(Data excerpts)
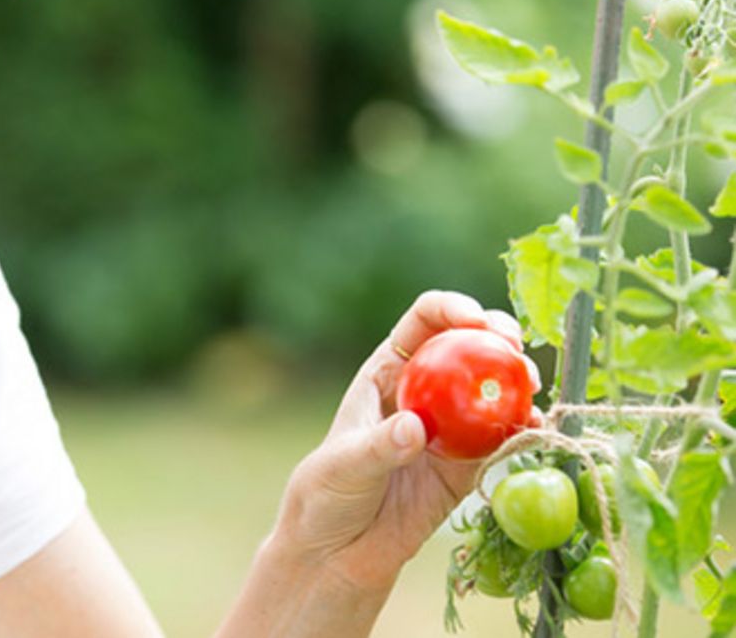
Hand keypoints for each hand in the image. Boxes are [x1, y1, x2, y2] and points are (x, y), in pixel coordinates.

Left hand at [271, 290, 541, 593]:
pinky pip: (503, 440)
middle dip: (496, 335)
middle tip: (514, 348)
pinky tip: (536, 429)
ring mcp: (451, 427)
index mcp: (386, 374)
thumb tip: (416, 427)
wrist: (340, 552)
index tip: (473, 318)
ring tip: (530, 385)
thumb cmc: (326, 496)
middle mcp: (424, 392)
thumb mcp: (343, 466)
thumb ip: (379, 447)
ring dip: (518, 381)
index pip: (421, 325)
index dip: (450, 309)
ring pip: (493, 390)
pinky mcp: (469, 465)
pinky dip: (524, 430)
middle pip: (467, 347)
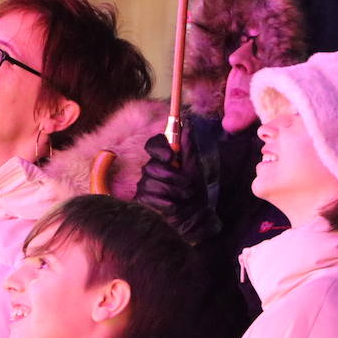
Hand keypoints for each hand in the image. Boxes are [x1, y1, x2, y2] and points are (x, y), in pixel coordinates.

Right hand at [134, 130, 219, 244]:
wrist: (195, 218)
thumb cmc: (195, 192)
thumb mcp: (195, 168)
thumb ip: (189, 146)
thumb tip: (188, 120)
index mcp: (164, 159)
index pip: (153, 144)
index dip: (159, 147)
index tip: (170, 156)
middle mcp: (151, 170)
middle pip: (152, 166)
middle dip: (173, 177)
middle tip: (188, 187)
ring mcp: (145, 185)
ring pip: (152, 183)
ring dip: (174, 192)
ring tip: (184, 199)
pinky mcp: (142, 201)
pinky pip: (151, 198)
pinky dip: (167, 204)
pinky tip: (175, 208)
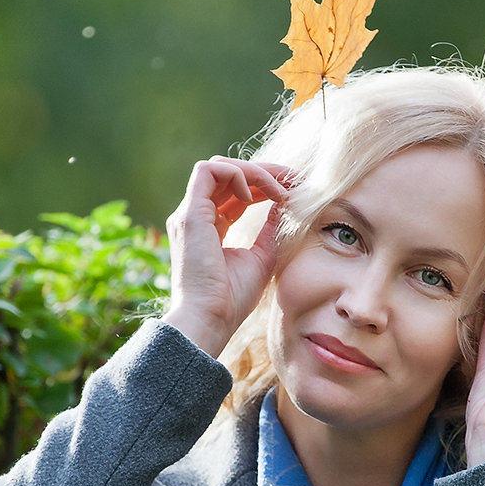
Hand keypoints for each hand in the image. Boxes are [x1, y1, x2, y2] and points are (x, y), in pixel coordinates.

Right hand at [162, 156, 287, 356]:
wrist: (211, 318)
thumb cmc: (233, 298)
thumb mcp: (262, 256)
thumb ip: (270, 228)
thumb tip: (284, 202)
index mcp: (209, 227)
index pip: (236, 192)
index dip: (265, 185)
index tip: (294, 190)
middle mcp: (196, 216)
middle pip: (228, 174)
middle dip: (264, 172)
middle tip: (295, 180)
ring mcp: (190, 214)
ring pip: (219, 167)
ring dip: (254, 171)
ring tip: (280, 190)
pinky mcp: (190, 214)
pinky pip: (209, 171)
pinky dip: (237, 174)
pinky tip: (257, 196)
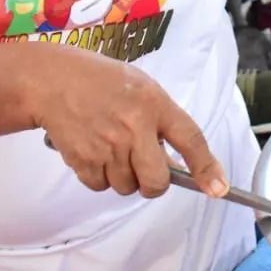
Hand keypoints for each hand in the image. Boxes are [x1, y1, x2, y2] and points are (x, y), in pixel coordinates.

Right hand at [30, 47, 224, 198]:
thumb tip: (176, 161)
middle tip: (147, 171)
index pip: (191, 140)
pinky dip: (100, 177)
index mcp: (154, 103)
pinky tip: (94, 151)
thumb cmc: (101, 81)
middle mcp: (134, 127)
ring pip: (127, 187)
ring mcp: (107, 146)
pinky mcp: (83, 160)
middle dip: (154, 184)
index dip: (207, 168)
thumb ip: (161, 121)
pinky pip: (101, 187)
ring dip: (124, 176)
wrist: (52, 81)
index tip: (218, 189)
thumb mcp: (142, 88)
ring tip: (112, 148)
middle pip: (157, 181)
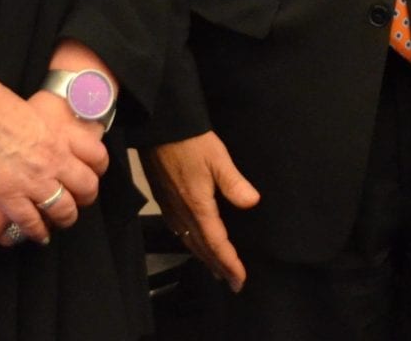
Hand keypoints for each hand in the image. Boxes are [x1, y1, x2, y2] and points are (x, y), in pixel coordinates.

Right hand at [0, 72, 107, 246]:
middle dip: (85, 198)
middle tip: (79, 201)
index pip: (97, 156)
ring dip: (64, 219)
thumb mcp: (33, 110)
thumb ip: (43, 126)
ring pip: (63, 210)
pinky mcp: (10, 196)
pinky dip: (36, 232)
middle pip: (86, 187)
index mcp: (62, 135)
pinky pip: (31, 222)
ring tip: (61, 221)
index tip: (93, 172)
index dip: (98, 168)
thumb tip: (40, 132)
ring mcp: (35, 180)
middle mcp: (55, 160)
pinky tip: (38, 236)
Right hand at [142, 132, 260, 289]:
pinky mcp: (164, 200)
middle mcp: (182, 212)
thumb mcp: (218, 158)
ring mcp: (171, 207)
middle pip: (202, 248)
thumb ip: (234, 183)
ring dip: (205, 258)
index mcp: (197, 205)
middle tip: (233, 283)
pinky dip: (191, 244)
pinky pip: (179, 232)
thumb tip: (252, 202)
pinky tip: (195, 244)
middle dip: (218, 267)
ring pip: (189, 242)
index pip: (216, 242)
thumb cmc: (190, 141)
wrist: (159, 128)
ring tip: (218, 271)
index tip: (240, 278)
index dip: (229, 262)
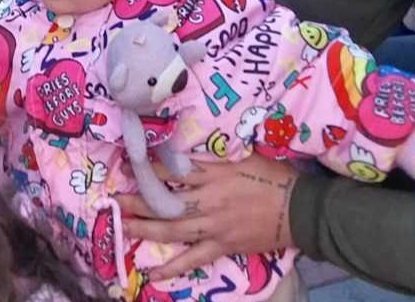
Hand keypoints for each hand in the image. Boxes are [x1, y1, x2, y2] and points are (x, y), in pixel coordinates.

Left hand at [117, 153, 296, 280]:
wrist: (299, 209)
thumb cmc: (273, 175)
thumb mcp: (243, 153)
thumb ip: (215, 152)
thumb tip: (189, 141)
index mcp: (214, 173)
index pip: (173, 168)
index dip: (148, 168)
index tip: (128, 164)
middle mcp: (209, 199)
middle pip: (166, 201)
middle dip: (138, 201)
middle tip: (115, 199)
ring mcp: (214, 225)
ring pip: (172, 229)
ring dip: (145, 228)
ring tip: (122, 225)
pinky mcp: (222, 246)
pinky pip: (192, 259)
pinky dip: (172, 267)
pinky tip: (151, 273)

> _Your assignment_: Exactly as written, repeat the lines from the beginning of the entries up to and including the line with "thumb mcp: (262, 256)", but not the pictures.

> _Expected output_:
Hand keypoints for each hand in the image. Boxes are [x1, y1, x2, y2] and points are (x, y), in pixel coordinates.

Left hand at [271, 290, 541, 593]:
pinky pip: (503, 440)
middle dip: (496, 335)
middle tip: (514, 348)
pinky tip: (536, 429)
ring mcp: (451, 427)
index mcp: (386, 374)
thumb tip: (416, 427)
wrist: (340, 552)
index tip: (473, 318)
ring tip: (530, 385)
thumb cmc: (326, 496)
middle mcp: (424, 392)
thumb mcp: (343, 466)
thumb ip: (379, 447)
ring dip: (518, 381)
index pip: (421, 325)
index dip: (450, 309)
ring pip: (493, 390)
pinky mcp: (469, 465)
pinky dip: (524, 430)
middle pip: (467, 347)
Hand keypoints for each hand in the image. Boxes are [x1, y1, x2, y2] and points are (x, y), in pixel coordinates.

Right hand at [134, 130, 219, 244]:
wrist: (195, 218)
thumb cmc: (195, 192)
thumb mcp: (195, 168)
thumb ip: (189, 146)
thumb tip: (188, 120)
index mcp: (164, 159)
index pip: (153, 144)
index dip: (159, 147)
index tip: (170, 156)
middle mcp: (151, 170)
middle pip: (152, 166)
middle dip: (173, 177)
middle tip: (188, 187)
ring mcp: (145, 185)
ring pip: (152, 183)
ring dip: (174, 192)
ring tip: (184, 199)
pinky mcp: (142, 201)
pinky pip: (151, 198)
pinky dip: (167, 204)
pinky tip: (175, 208)
Hand keypoints for each hand in the image. Boxes are [x1, y1, x2, y2] and points are (x, y), in pixel coordinates.

Right hand at [162, 156, 287, 356]:
wrist: (211, 318)
thumb cmc: (233, 298)
thumb mcp: (262, 256)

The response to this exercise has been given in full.